Uitspraak
RECHTBANK NOORD-HOLLAND
uitspraak van de enkelvoudige kamer van 20 april 2020 in de zaak tussen
[eiser] , te [woonplaats] , eiser
Procesverloop
Overwegingen
In de gronden van beroep heeft eiser erop gewezen dat er per direct een doorstart is gemaakt onder de naam [bedrijf 3] B.V., waarbij alle lopende contracten zijn voortgezet en waarbij eiser ongewijzigd zijn werkzaamheden is blijven verrichten voor [bedrijf 2] . Hieruit kan volgens eiser worden geconcludeerd dat er sprake was van een (verkapte) overgang van onderneming dan wel van opvolgend werkgeverschap. Hierdoor dient aldus eiser, voor de bepaling van het ZW-dagloon een langere referteperiode te worden gehanteerd dan verweerder nu heeft gedaan en ook te worden uitgegaan van het sv-loon dat eiser bij [bedrijf 1] B.V. heeft verdiend. Eiser meent dat het reëel is om voor de referteperiode uit te gaan van het sv-loon over de periode van 17 juni 2012 tot 20 mei 2013. In dat geval komt het dagloon uit op een hoger bedrag. Er is sprake van bijzondere omstandigheden, waaraan verweerder ten onrechte voorbij is gegaan.
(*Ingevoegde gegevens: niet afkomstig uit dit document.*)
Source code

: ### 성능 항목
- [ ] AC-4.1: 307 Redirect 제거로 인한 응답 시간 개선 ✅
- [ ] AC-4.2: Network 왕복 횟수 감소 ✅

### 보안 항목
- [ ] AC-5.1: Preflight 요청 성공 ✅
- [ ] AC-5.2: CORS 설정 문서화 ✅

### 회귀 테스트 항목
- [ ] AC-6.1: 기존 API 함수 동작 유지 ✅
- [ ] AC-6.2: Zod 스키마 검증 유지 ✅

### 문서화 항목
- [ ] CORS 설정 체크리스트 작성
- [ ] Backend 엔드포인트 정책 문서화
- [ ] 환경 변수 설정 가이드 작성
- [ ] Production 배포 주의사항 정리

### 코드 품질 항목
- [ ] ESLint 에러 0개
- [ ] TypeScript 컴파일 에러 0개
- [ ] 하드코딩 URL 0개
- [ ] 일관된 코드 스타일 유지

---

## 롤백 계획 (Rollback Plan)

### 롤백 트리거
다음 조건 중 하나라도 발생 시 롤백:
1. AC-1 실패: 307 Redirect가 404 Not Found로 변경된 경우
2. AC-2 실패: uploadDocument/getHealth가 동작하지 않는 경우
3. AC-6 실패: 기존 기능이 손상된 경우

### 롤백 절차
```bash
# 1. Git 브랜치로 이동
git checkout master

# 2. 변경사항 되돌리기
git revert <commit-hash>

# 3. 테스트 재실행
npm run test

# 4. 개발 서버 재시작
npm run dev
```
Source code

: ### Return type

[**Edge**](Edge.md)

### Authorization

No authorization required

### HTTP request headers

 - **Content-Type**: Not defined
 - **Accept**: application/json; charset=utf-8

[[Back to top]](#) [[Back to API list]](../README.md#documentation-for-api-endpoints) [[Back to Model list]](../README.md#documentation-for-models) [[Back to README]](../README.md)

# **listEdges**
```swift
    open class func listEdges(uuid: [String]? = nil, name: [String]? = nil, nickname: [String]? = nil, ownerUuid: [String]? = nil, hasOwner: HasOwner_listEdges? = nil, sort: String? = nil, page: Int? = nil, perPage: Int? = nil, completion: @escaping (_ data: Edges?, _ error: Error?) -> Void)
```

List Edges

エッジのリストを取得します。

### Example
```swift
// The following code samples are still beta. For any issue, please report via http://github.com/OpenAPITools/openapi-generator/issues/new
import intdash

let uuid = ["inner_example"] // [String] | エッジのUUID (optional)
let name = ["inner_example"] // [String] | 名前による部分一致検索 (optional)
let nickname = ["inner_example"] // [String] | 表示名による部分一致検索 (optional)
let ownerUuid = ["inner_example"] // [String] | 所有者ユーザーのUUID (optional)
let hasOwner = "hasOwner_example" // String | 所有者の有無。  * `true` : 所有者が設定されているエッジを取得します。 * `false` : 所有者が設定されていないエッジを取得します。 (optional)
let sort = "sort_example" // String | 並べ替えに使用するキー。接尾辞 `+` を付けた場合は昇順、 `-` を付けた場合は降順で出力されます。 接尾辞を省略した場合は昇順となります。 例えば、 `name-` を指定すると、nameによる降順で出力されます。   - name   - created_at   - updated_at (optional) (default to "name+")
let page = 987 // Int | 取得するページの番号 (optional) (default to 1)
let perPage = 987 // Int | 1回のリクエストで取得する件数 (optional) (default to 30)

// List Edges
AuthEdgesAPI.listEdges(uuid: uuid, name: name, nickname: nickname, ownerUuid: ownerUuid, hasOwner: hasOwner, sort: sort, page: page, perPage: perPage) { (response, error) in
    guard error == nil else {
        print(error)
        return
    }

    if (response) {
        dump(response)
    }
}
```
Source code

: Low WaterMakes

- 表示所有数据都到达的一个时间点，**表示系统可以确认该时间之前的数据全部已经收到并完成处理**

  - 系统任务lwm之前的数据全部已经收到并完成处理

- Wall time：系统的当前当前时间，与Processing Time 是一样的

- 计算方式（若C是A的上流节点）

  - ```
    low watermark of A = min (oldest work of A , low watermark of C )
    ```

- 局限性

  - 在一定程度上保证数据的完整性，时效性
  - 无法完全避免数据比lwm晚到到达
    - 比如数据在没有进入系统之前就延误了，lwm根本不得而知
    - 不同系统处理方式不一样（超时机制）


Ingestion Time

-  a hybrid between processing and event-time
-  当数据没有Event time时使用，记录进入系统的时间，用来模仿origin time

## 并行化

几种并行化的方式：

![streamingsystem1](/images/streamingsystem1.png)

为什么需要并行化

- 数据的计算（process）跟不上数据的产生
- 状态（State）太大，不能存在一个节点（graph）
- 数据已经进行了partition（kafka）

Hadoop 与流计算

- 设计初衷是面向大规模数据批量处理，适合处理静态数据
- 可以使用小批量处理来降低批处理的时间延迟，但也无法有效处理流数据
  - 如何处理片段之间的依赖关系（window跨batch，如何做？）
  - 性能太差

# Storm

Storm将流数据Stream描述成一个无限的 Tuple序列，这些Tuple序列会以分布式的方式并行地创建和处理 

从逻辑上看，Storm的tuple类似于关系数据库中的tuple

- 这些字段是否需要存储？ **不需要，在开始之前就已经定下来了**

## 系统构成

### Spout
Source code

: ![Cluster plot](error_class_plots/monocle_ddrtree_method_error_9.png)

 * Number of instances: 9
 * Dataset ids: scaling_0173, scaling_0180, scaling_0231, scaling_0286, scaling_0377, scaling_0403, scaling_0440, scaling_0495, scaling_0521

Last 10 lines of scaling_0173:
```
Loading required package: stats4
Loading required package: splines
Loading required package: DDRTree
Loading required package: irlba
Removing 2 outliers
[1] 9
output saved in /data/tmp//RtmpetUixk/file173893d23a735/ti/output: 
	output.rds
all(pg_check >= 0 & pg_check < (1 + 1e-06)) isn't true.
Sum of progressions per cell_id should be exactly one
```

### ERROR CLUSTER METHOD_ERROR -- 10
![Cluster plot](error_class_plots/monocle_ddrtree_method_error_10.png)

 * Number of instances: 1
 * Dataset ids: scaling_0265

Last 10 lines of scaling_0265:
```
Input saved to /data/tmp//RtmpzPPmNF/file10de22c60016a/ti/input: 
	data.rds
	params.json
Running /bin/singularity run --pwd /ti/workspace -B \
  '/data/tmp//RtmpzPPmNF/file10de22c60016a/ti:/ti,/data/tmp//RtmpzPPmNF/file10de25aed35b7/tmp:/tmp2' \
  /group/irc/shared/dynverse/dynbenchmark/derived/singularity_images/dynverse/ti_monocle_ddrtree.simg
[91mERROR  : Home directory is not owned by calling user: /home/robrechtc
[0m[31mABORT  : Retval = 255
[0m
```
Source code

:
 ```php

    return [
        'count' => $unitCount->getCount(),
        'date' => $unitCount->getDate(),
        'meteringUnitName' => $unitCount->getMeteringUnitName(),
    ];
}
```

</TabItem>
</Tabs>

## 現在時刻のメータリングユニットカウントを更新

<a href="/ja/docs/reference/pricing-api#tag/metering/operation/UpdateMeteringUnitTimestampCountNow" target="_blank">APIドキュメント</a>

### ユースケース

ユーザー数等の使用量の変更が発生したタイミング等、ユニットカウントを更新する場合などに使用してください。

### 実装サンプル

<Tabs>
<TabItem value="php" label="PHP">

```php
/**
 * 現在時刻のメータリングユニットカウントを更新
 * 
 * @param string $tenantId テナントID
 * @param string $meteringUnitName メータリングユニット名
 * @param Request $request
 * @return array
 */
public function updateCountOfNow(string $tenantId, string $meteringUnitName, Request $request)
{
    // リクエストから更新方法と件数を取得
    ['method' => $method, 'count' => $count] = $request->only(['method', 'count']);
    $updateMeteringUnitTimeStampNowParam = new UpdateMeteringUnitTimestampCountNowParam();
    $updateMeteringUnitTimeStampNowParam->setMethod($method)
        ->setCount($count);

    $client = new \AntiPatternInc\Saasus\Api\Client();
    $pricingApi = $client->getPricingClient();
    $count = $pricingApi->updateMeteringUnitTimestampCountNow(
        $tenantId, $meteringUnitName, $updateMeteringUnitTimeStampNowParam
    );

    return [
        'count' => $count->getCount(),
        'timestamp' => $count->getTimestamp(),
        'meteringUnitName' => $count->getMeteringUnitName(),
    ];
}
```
Verweerder heeft gekeken naar het loon bij de laatste formele werkgever, [bedrijf 3] B.V., maar vanaf 23 april 2012 totdat hij per 4 juli 2013 ziek werd, heeft eiser ongewijzigd bij [bedrijf 2] gewerkt, hetgeen dus zijn feitelijke werkgever was. Nu de feitelijke werkgever vanaf 23 april 2012 tot 4 juli 2013 dezelfde is gebleven, meent eiser dat als referteperiode voor het ZW-dagloon uitgegaan dient te worden van de periode die ook is gehanteerd door de arbeidsdeskundige.
Wat betreft de stelling van eiser dat de feitelijke werkgever hetzelfde is gebleven wijst de rechtbank erop dat in de “toelichting berekening dagloon” bij “werkzaam als uitzendkracht met uitzendbeding” staat dat de verdiensten in alle gewerkte perioden bij hetzelfde uitzendbureau worden meegenomen. Hieruit volgt naar het oordeel van de rechtbank reeds dat niet van de feitelijke werkgever dient te worden uitgegaan. Omdat aangenomen kan worden dat eiser werd betaald door het uitzendbureau, hetgeen hij ter zitting heeft bevestigd, is verweerder terecht uitgegaan van [bedrijf 3] B.V. en niet van [bedrijf 2] . De beroepsgrond slaagt niet.